• _Excerpted records_
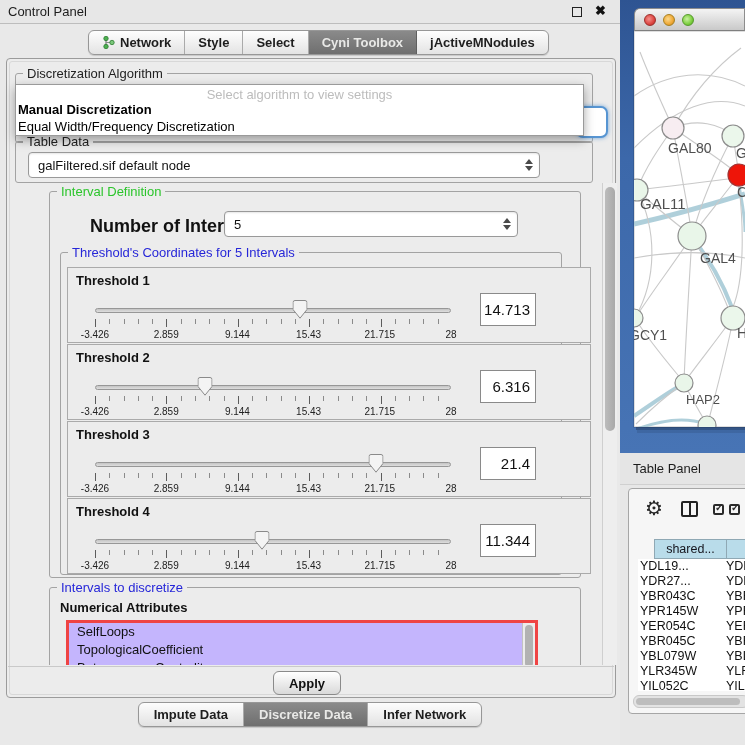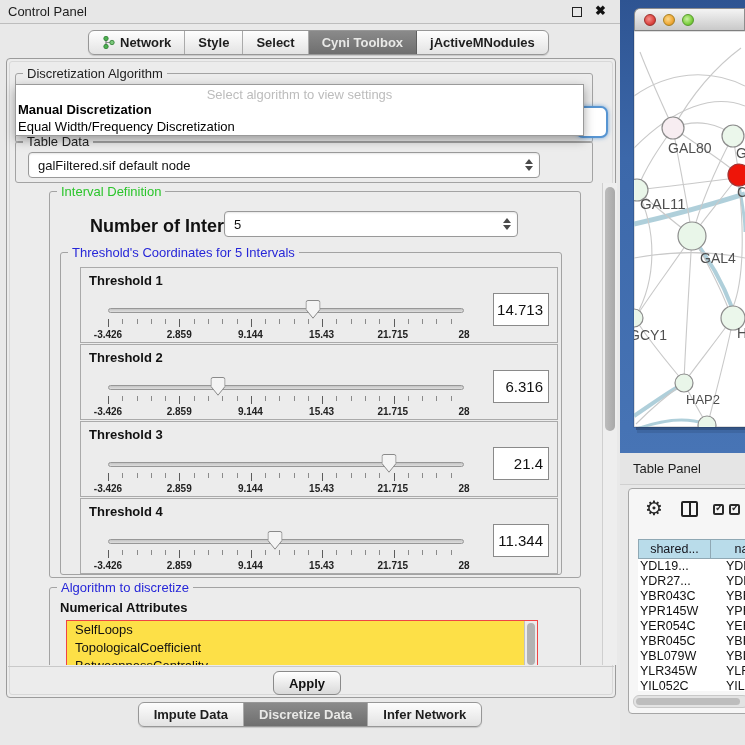"Threshold 1" .thpanel { margin-left: 13px -> none; width: 478px -> 524px }
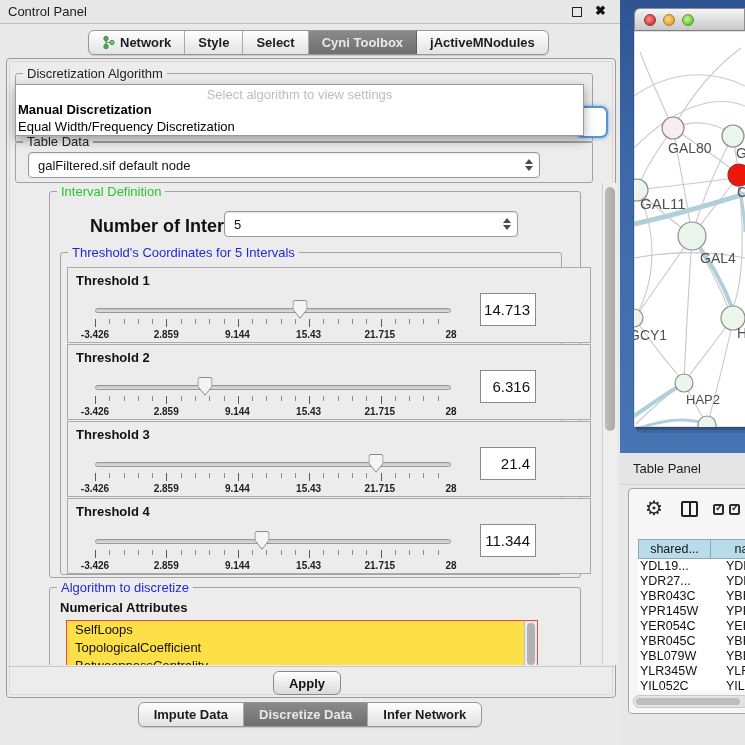"-3.426" .tickl { font-weight: bold -> normal }
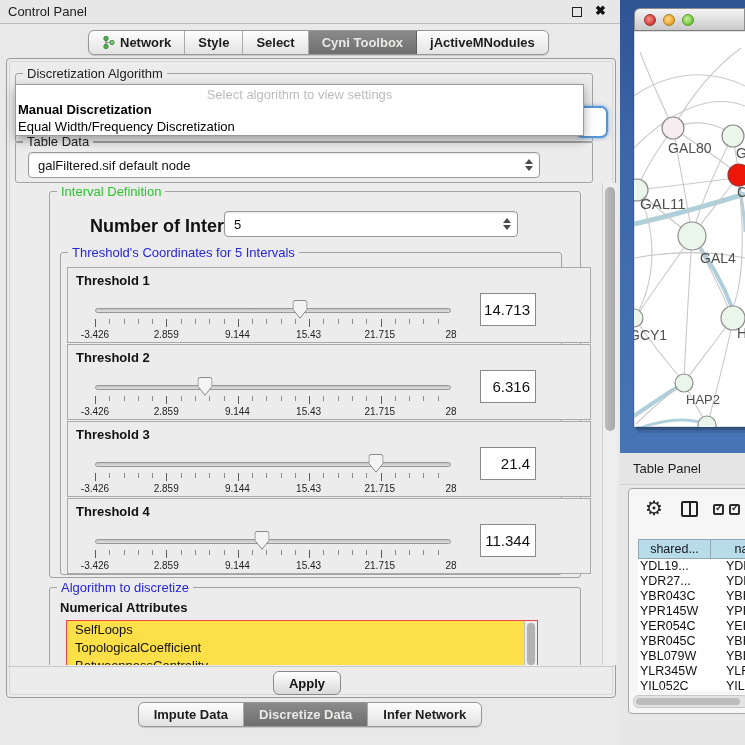"shared..." .hc1 { margin-left: none -> 16px }
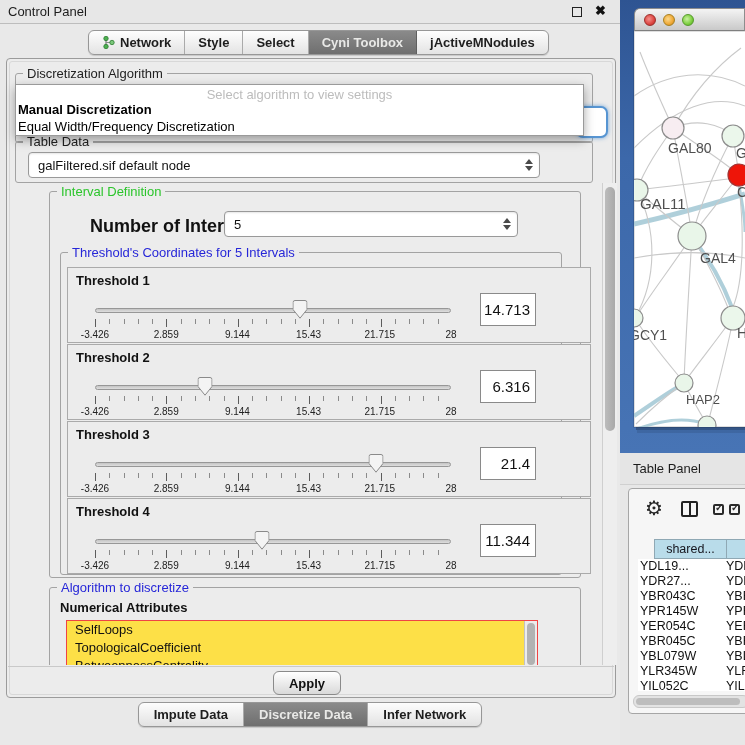"Algorithm to discretize" span.grouptitle { text: Algorithm -> Intervals }
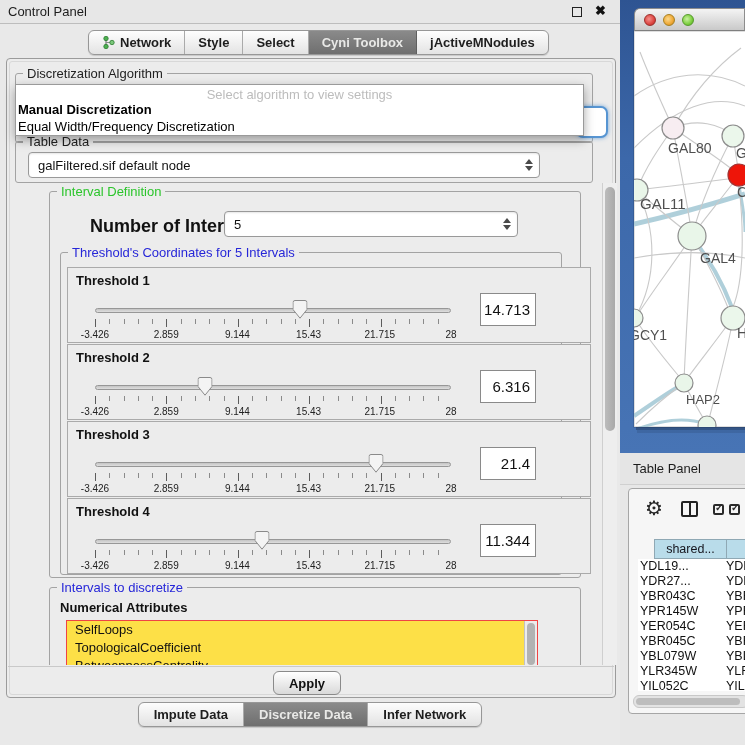"SelfLoops" .listbox { background: #fde047 -> #c4b5fd; border: 1px solid #ef4444 -> 3px solid #ef4444 }
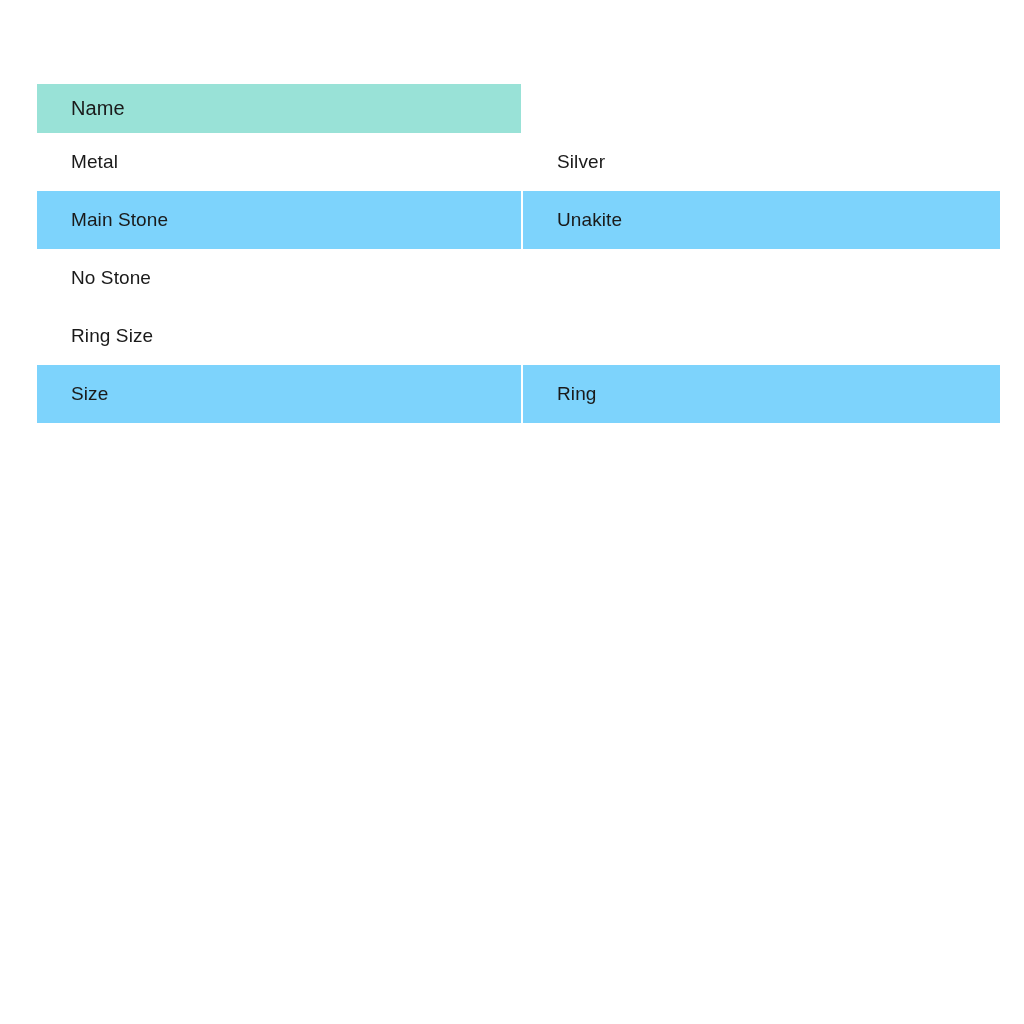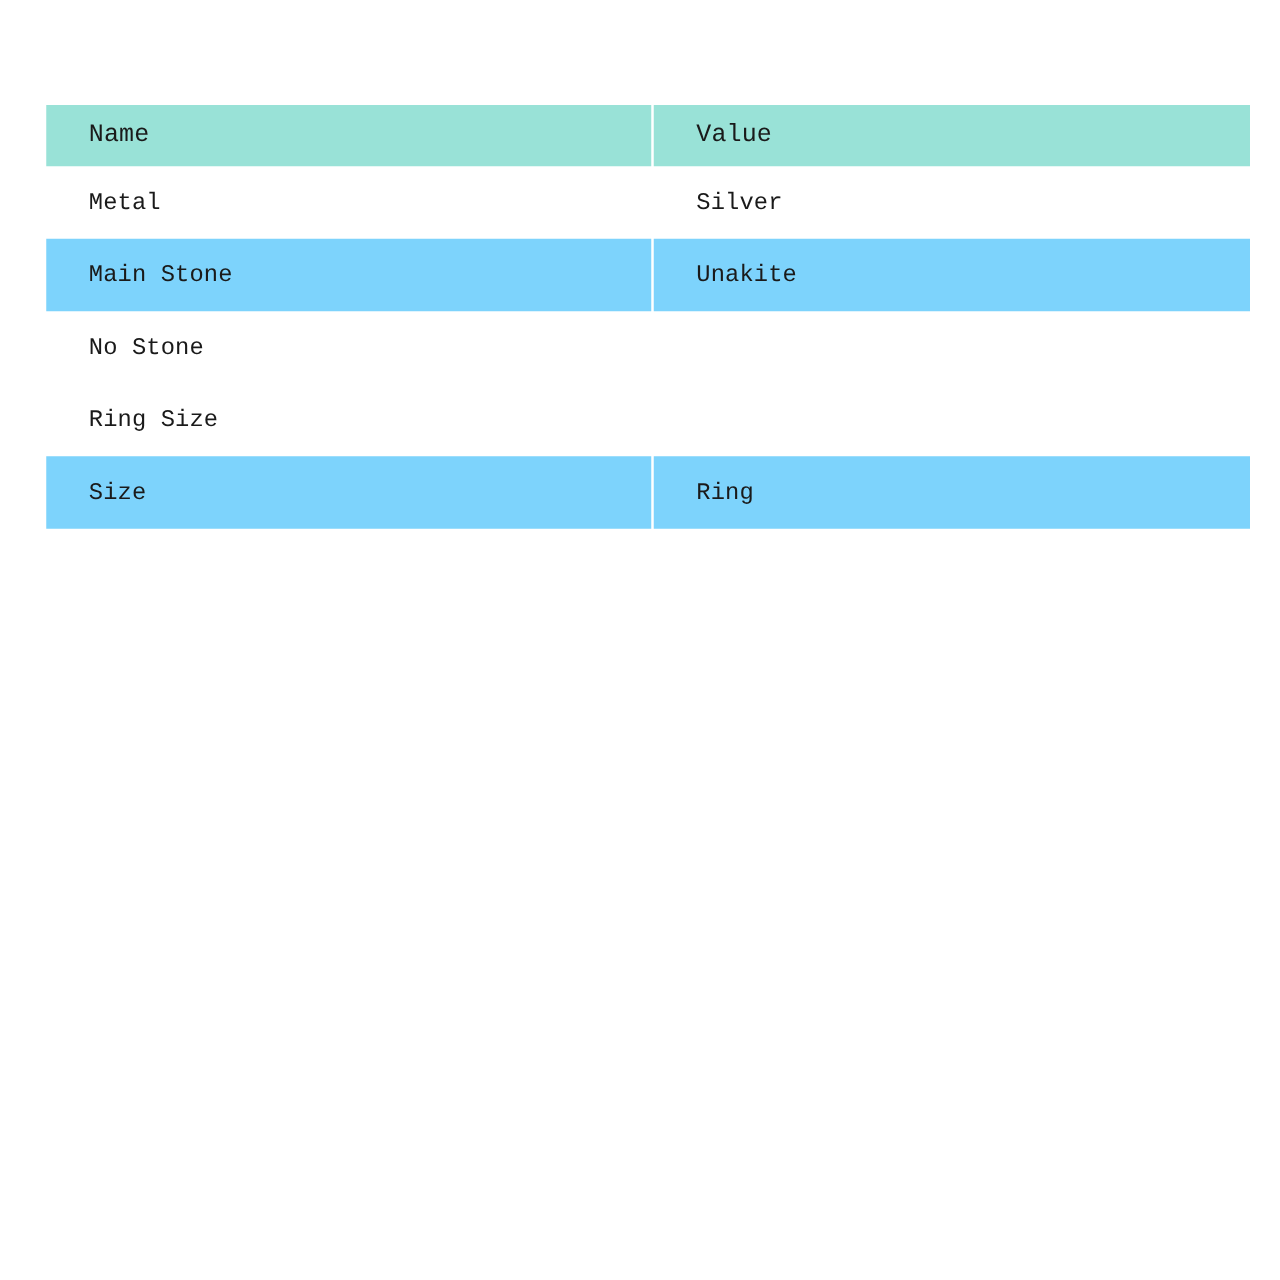"Name" .row { font-family: Liberation Mono, monospace -> none }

• _Exercise brief_
Exact reproduction of the entries above is required, with pictures excluded.

• _Solution_
"Threshold 1" .thpanel { margin-left: 13px -> none; width: 478px -> 524px }
"-3.426" .tickl { font-weight: bold -> normal }
"shared..." .hc1 { margin-left: none -> 16px }
"Algorithm to discretize" span.grouptitle { text: Algorithm -> Intervals }
"SelfLoops" .listbox { background: #fde047 -> #c4b5fd; border: 1px solid #ef4444 -> 3px solid #ef4444 }
"Name" .row { font-family: Liberation Mono, monospace -> none }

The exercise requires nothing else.